* Exercise instructions *
Gather all lines from the material that contain the word "lyset".

═════ Information provided

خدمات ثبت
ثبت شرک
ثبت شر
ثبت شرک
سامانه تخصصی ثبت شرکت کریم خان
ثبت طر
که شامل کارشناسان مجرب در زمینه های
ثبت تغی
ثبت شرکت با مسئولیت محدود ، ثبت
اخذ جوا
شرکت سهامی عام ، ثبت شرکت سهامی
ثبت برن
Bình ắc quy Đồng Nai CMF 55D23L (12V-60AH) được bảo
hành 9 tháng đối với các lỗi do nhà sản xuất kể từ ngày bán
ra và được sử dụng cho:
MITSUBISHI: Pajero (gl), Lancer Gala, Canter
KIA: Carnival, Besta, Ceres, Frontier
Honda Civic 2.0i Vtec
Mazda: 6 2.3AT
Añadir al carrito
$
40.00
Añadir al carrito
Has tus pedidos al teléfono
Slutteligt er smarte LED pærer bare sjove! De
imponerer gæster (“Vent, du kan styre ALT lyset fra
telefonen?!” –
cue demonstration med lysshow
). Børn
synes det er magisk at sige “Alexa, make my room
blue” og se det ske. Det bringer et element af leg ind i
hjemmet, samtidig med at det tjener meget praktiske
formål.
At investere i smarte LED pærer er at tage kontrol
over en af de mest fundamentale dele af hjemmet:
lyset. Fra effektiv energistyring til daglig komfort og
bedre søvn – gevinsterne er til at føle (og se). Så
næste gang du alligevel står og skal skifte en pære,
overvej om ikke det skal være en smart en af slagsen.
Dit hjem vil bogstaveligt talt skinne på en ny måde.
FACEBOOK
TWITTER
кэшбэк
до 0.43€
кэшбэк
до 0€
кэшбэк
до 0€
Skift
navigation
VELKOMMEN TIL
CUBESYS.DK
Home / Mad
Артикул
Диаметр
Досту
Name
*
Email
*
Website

══════════

* Solution to the exercise *
imponerer gæster (“Vent, du kan styre ALT lyset fra
lyset. Fra effektiv energistyring til daglig komfort og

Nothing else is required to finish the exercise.